[WAS GEFRAGT IST]: Gib die Zeilen aller folgenden Einträge bitte als nummerierte Liste wieder und lass dabei Leerzeilen weg.

[AUFGEFÜHRTE EINTRÄGE]:
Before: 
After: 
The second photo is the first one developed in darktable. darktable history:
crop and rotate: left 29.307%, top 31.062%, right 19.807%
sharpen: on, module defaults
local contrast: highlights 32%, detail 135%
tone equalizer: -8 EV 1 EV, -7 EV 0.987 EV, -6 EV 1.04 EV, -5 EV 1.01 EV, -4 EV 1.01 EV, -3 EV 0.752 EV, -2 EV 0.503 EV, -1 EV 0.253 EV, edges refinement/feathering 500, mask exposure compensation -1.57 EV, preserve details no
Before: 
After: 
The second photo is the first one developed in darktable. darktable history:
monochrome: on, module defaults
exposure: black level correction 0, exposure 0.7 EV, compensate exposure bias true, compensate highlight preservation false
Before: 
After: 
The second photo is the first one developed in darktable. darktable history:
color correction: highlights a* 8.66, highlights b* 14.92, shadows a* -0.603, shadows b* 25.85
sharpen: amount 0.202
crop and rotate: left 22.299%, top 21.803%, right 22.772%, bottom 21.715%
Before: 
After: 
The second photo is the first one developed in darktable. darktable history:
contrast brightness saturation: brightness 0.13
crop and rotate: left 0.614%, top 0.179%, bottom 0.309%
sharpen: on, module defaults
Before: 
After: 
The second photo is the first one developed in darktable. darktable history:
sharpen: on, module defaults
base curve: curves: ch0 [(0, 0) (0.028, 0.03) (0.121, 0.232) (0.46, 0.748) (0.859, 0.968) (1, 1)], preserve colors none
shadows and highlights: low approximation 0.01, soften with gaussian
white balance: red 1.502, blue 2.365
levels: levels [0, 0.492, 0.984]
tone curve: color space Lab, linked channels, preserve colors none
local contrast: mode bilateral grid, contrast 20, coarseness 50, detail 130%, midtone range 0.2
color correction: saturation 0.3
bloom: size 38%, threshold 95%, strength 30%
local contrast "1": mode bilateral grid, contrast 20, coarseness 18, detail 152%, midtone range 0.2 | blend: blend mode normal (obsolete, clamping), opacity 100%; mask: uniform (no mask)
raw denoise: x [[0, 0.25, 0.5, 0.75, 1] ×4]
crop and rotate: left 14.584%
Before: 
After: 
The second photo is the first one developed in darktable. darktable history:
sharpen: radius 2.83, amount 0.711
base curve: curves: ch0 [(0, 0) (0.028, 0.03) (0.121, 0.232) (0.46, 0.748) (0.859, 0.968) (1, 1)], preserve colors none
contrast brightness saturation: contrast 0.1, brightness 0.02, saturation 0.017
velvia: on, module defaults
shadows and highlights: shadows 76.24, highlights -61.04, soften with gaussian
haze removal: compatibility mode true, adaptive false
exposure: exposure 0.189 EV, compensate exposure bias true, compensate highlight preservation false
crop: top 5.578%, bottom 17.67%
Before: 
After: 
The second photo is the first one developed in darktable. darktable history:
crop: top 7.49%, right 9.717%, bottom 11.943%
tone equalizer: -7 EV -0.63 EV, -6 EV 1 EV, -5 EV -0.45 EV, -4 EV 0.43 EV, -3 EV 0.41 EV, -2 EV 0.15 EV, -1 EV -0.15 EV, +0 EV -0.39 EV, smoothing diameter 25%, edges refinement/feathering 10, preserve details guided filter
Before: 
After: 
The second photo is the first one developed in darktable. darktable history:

[DAS ERGEBNIS]:
1. Before: 
2. After: 
3. The second photo is the first one developed in darktable. darktable history:
4. crop and rotate: left 29.307%, top 31.062%, right 19.807%
5. sharpen: on, module defaults
6. local contrast: highlights 32%, detail 135%
7. tone equalizer: -8 EV 1 EV, -7 EV 0.987 EV, -6 EV 1.04 EV, -5 EV 1.01 EV, -4 EV 1.01 EV, -3 EV 0.752 EV, -2 EV 0.503 EV, -1 EV 0.253 EV, edges refinement/feathering 500, mask exposure compensation -1.57 EV, preserve details no
8. Before: 
9. After: 
10. The second photo is the first one developed in darktable. darktable history:
11. monochrome: on, module defaults
12. exposure: black level correction 0, exposure 0.7 EV, compensate exposure bias true, compensate highlight preservation false
13. Before: 
14. After: 
15. The second photo is the first one developed in darktable. darktable history:
16. color correction: highlights a* 8.66, highlights b* 14.92, shadows a* -0.603, shadows b* 25.85
17. sharpen: amount 0.202
18. crop and rotate: left 22.299%, top 21.803%, right 22.772%, bottom 21.715%
19. Before: 
20. After: 
21. The second photo is the first one developed in darktable. darktable history:
22. contrast brightness saturation: brightness 0.13
23. crop and rotate: left 0.614%, top 0.179%, bottom 0.309%
24. sharpen: on, module defaults
25. Before: 
26. After: 
27. The second photo is the first one developed in darktable. darktable history:
28. sharpen: on, module defaults
29. base curve: curves: ch0 [(0, 0) (0.028, 0.03) (0.121, 0.232) (0.46, 0.748) (0.859, 0.968) (1, 1)], preserve colors none
30. shadows and highlights: low approximation 0.01, soften with gaussian
31. white balance: red 1.502, blue 2.365
32. levels: levels [0, 0.492, 0.984]
33. tone curve: color space Lab, linked channels, preserve colors none
34. local contrast: mode bilateral grid, contrast 20, coarseness 50, detail 130%, midtone range 0.2
35. color correction: saturation 0.3
36. bloom: size 38%, threshold 95%, strength 30%
37. local contrast "1": mode bilateral grid, contrast 20, coarseness 18, detail 152%, midtone range 0.2 | blend: blend mode normal (obsolete, clamping), opacity 100%; mask: uniform (no mask)
38. raw denoise: x [[0, 0.25, 0.5, 0.75, 1] ×4]
39. crop and rotate: left 14.584%
40. Before: 
41. After: 
42. The second photo is the first one developed in darktable. darktable history:
43. sharpen: radius 2.83, amount 0.711
44. base curve: curves: ch0 [(0, 0) (0.028, 0.03) (0.121, 0.232) (0.46, 0.748) (0.859, 0.968) (1, 1)], preserve colors none
45. contrast brightness saturation: contrast 0.1, brightness 0.02, saturation 0.017
46. velvia: on, module defaults
47. shadows and highlights: shadows 76.24, highlights -61.04, soften with gaussian
48. haze removal: compatibility mode true, adaptive false
49. exposure: exposure 0.189 EV, compensate exposure bias true, compensate highlight preservation false
50. crop: top 5.578%, bottom 17.67%
51. Before: 
52. After: 
53. The second photo is the first one developed in darktable. darktable history:
54. crop: top 7.49%, right 9.717%, bottom 11.943%
55. tone equalizer: -7 EV -0.63 EV, -6 EV 1 EV, -5 EV -0.45 EV, -4 EV 0.43 EV, -3 EV 0.41 EV, -2 EV 0.15 EV, -1 EV -0.15 EV, +0 EV -0.39 EV, smoothing diameter 25%, edges refinement/feathering 10, preserve details guided filter
56. Before: 
57. After: 
58. The second photo is the first one developed in darktable. darktable history:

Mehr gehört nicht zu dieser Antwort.